═════ STORED ROWS

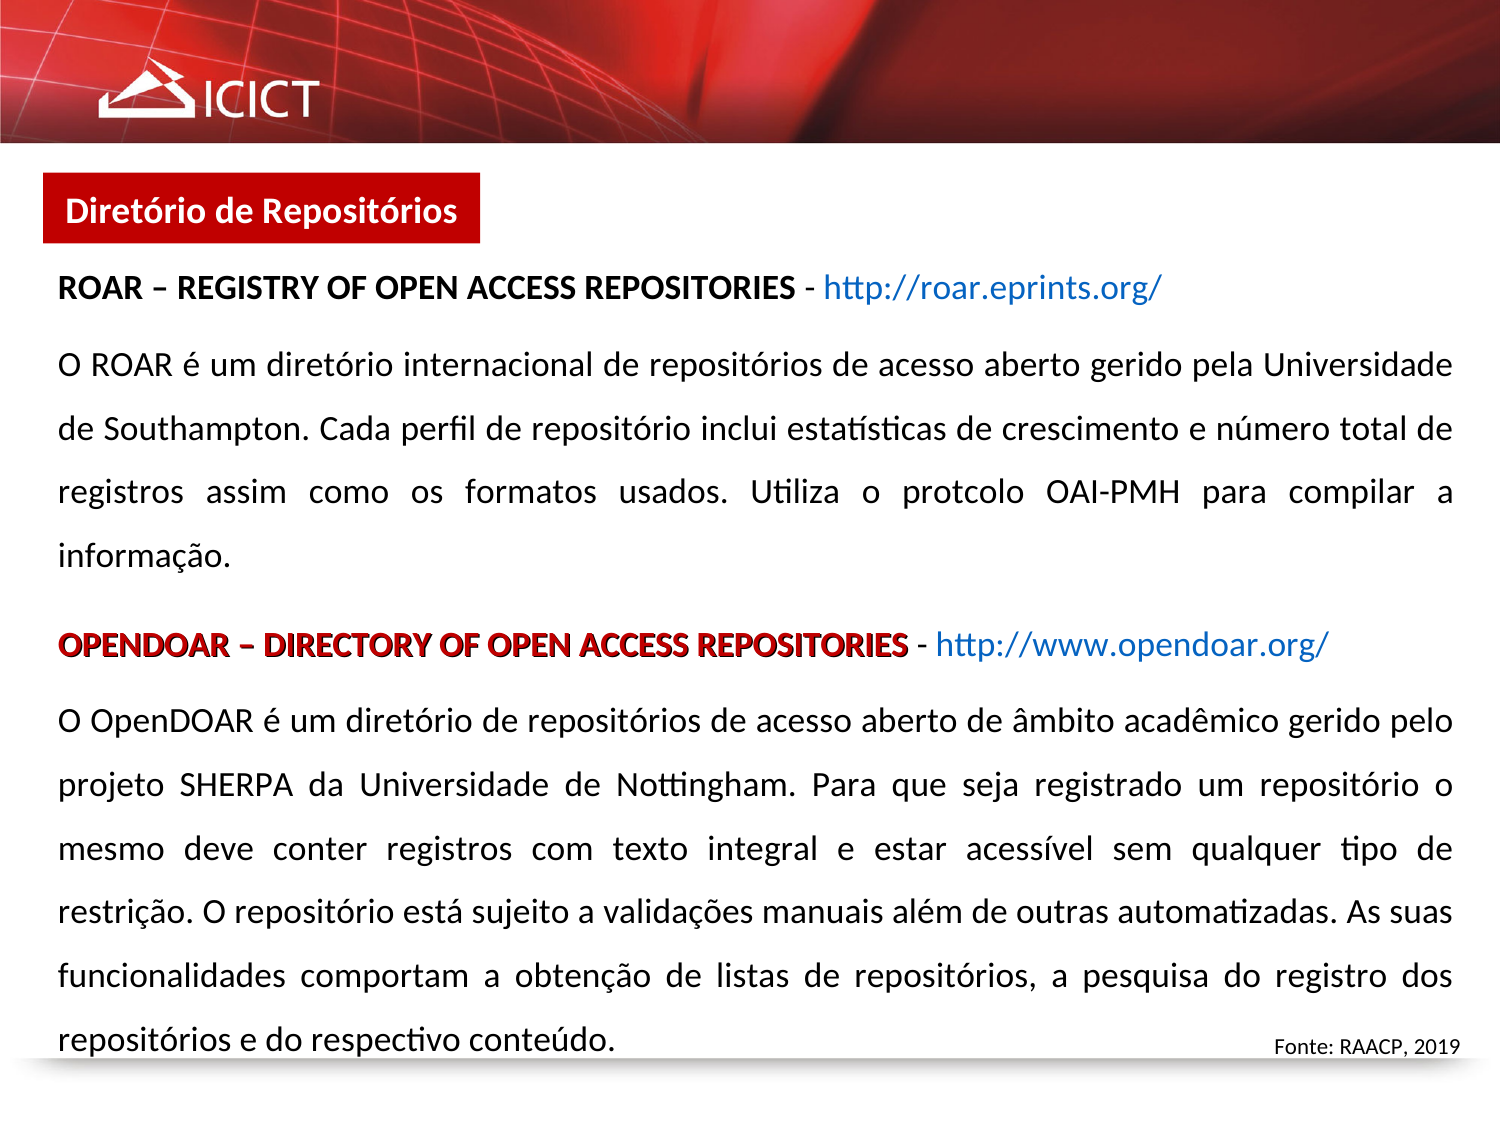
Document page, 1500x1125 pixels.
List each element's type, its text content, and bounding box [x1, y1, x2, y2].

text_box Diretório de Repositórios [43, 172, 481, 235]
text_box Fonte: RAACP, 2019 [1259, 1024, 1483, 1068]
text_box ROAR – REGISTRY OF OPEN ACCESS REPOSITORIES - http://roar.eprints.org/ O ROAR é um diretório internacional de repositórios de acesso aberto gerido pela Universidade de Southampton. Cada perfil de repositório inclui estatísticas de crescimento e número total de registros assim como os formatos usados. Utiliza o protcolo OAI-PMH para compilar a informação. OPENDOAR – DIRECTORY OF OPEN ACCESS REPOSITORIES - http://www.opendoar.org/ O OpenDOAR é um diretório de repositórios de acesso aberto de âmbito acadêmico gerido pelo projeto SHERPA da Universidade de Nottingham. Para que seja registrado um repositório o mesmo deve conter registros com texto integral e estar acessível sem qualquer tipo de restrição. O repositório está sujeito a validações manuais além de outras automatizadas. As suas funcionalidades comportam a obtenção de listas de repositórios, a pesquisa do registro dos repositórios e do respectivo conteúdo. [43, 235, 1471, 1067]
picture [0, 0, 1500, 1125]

══════════

YOUR OBJECTIVE
Arrange the part of the listing that opens with the line containing "text_box Diretório de" and closes with the line containing "text_box Fonte: RAACP, 2019" as a Markdown table with the columns Row and Line, numbering each line and leaving out any blank lines.

REPLY
| Row | Line |
|---|---|
| 1 | text_box Diretório de Repositórios [43, 172, 481, 235] |
| 2 | text_box Fonte: RAACP, 2019 [1259, 1024, 1483, 1068] |